TASK STATEMENT - Starting at the line that has "pose: elev=219.3 azim=224.0" and stopping after the line that has "Dot at: (328, 423)", rewrite those record lines with "pose" switched to "view" and everything else unchanged. Leave the pictures out of your answer.

RECORDS FOR THIS TASK -

==*==

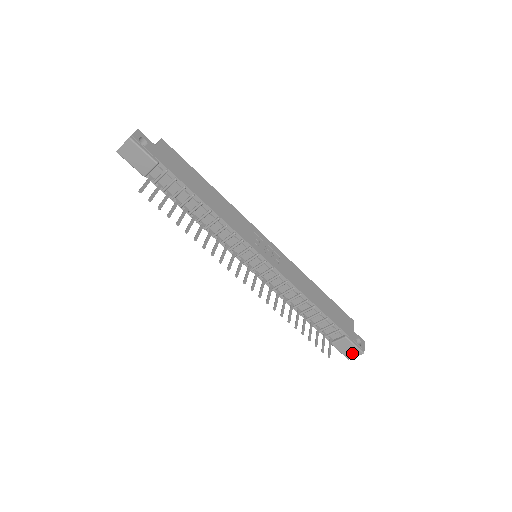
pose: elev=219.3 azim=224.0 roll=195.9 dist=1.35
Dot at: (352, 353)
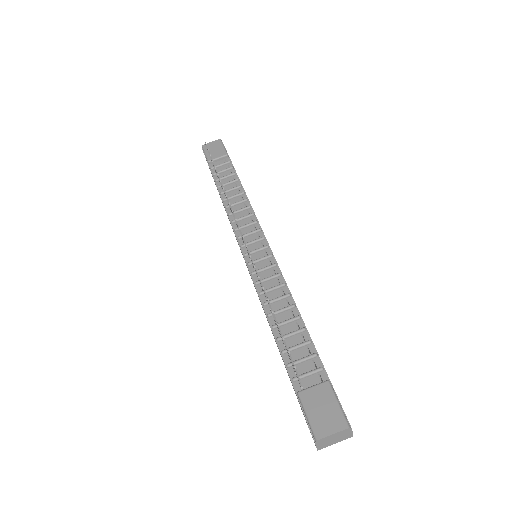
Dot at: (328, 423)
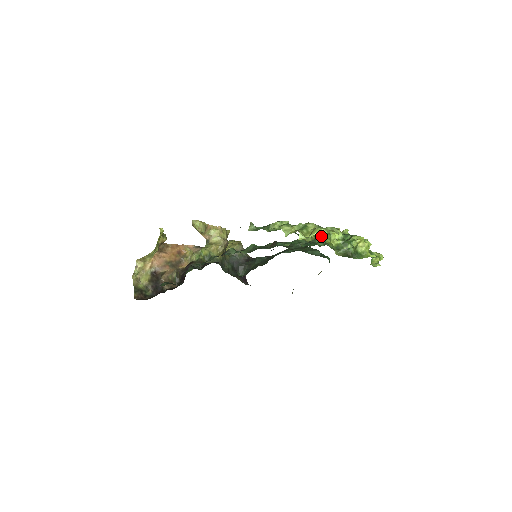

==*==

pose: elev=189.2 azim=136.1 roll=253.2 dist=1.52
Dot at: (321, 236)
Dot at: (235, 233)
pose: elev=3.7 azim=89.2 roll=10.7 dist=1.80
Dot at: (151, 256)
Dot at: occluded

==*==

RESPONSE TO THE TASK -
view: elev=219.3 azim=224.0 roll=195.9 dist=1.35
Dot at: (352, 353)
Dot at: (328, 423)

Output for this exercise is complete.